Real-Time Updates with MongoDB Realm

The application has been updated to utilize MongoDB Realm for real-time updates instead of Server-Sent Events (SSE) used previously.

Key Improvements

  1. Real-Time Updates: Replaced SSE with MongoDB Realm for seamless real-time data synchronization.
  2. Reduced Server Load: By leveraging Realm, the Node server no longer handles change streams or SSE events, focusing solely on API delivery.
  3. Efficient Client Management: MongoDB Realm handles client connections and management, reducing server-side compute.

Implementation Guide

To implement these changes:

  1. Create MongoDB Realm App: Follow this tutorial to set up an app service in MongoDB Atlas for real-time data updates.

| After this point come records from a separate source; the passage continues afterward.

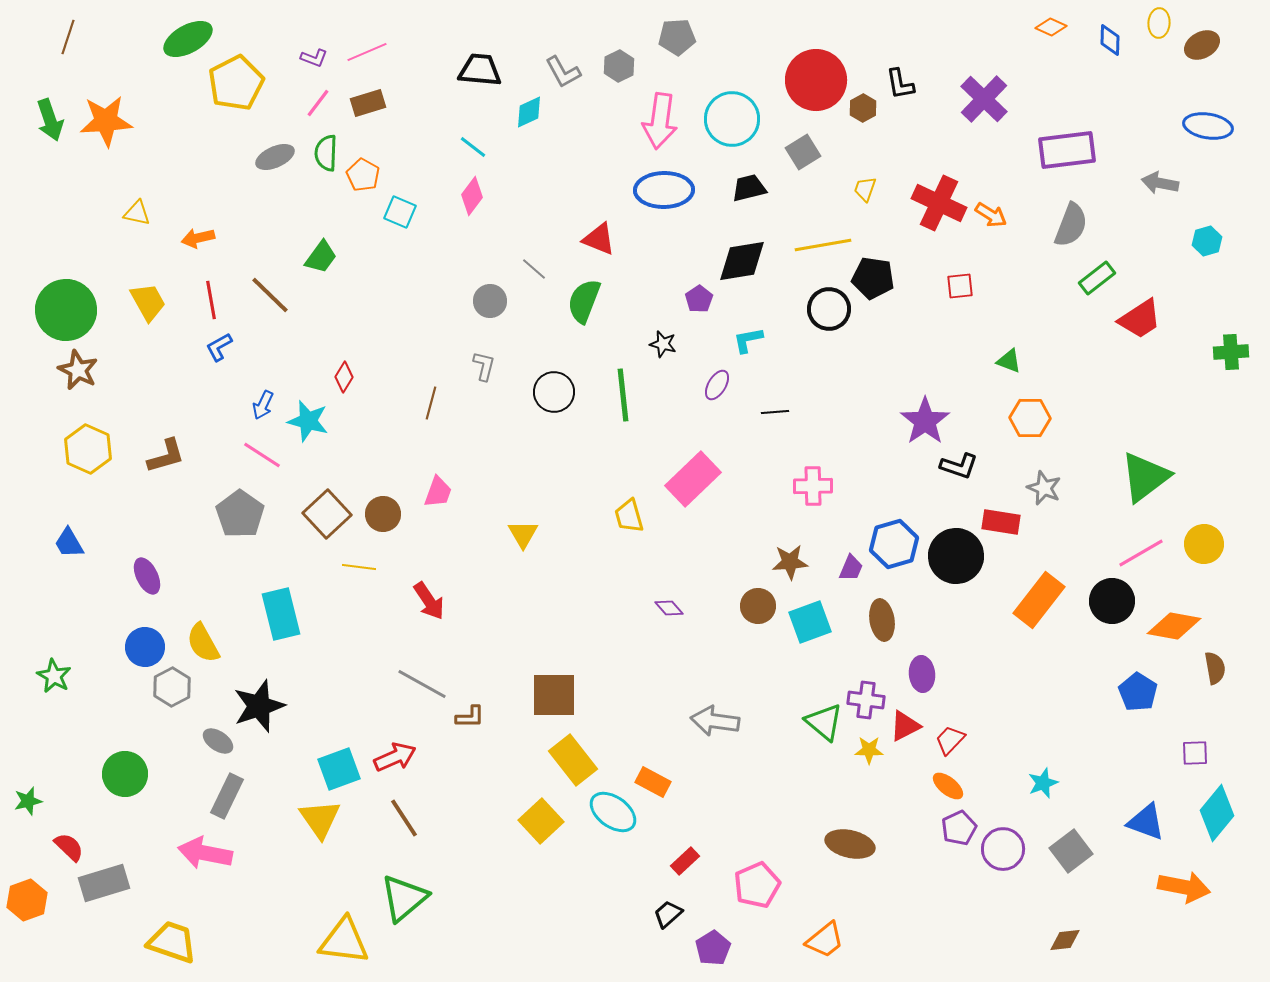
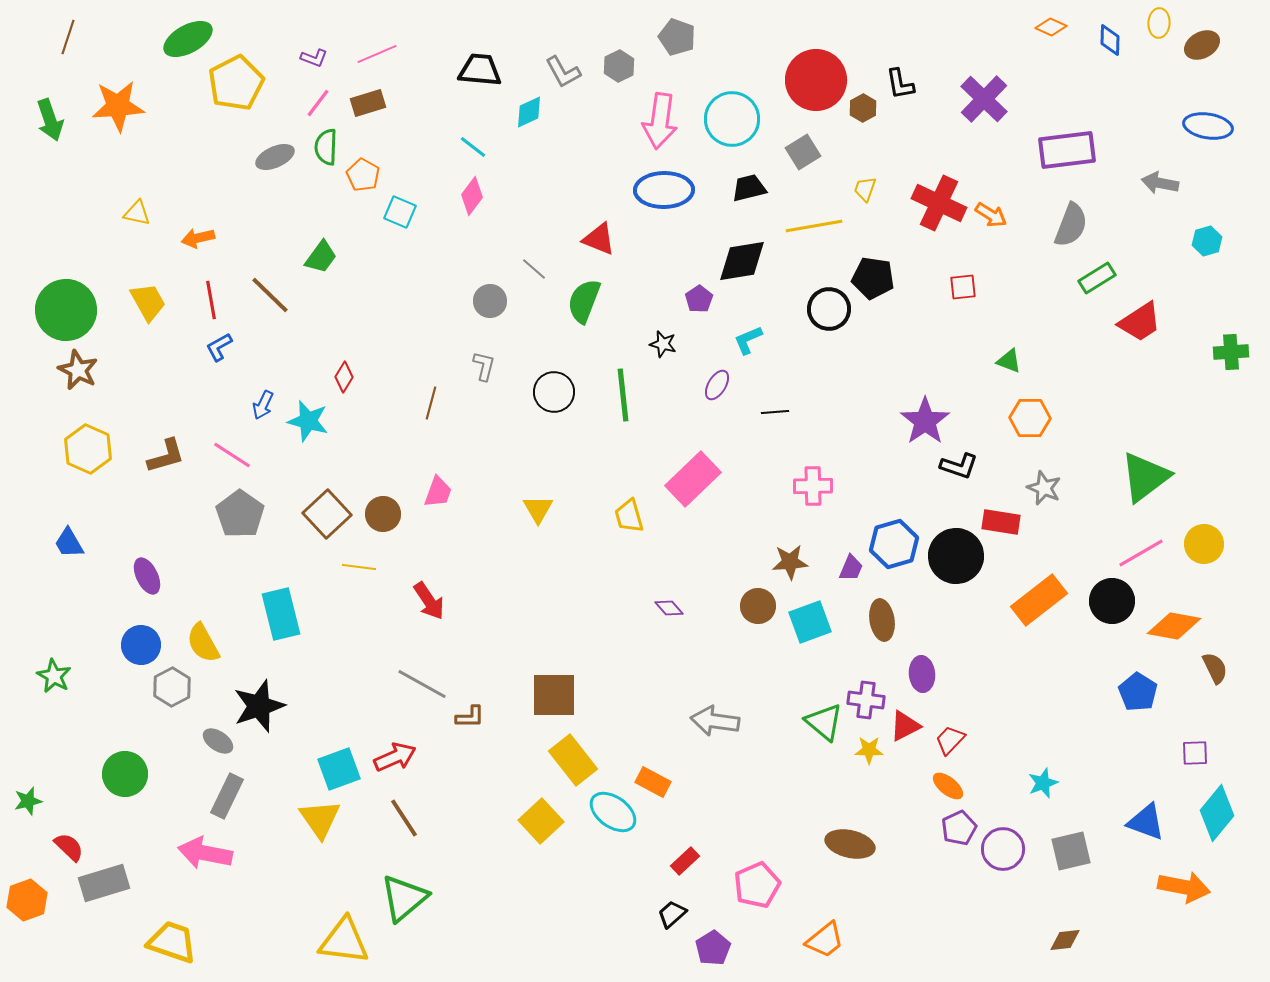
gray pentagon at (677, 37): rotated 24 degrees clockwise
pink line at (367, 52): moved 10 px right, 2 px down
orange star at (106, 121): moved 12 px right, 15 px up
green semicircle at (326, 153): moved 6 px up
yellow line at (823, 245): moved 9 px left, 19 px up
green rectangle at (1097, 278): rotated 6 degrees clockwise
red square at (960, 286): moved 3 px right, 1 px down
red trapezoid at (1140, 319): moved 3 px down
cyan L-shape at (748, 340): rotated 12 degrees counterclockwise
pink line at (262, 455): moved 30 px left
yellow triangle at (523, 534): moved 15 px right, 25 px up
orange rectangle at (1039, 600): rotated 14 degrees clockwise
blue circle at (145, 647): moved 4 px left, 2 px up
brown semicircle at (1215, 668): rotated 16 degrees counterclockwise
gray square at (1071, 851): rotated 24 degrees clockwise
black trapezoid at (668, 914): moved 4 px right
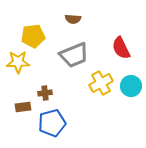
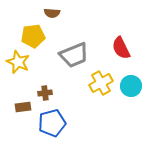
brown semicircle: moved 21 px left, 6 px up
yellow star: rotated 25 degrees clockwise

Environment Variables in Lambda Function

After deploying the application, navigate to the AWS Lambda Management Console. Locate the deployed Lambda function. Inside the function configuration, add the following environment variables:

  • MONGO_URI: MongoDB Atlas cluster URL for storing extracted data.
  • OPENAI_API_KEY: OpenAI API key for accessing the OpenAI API.

Contribution Guidelines

We welcome contributions from the community! If you'd like to contribute to the Bookmarks App project, please follow these guidelines:

  • Fork the repository and create a new branch for your feature or bug fix.
  • Make your changes and submit a pull request.
  • Provide a clear and detailed description of your changes in the pull request.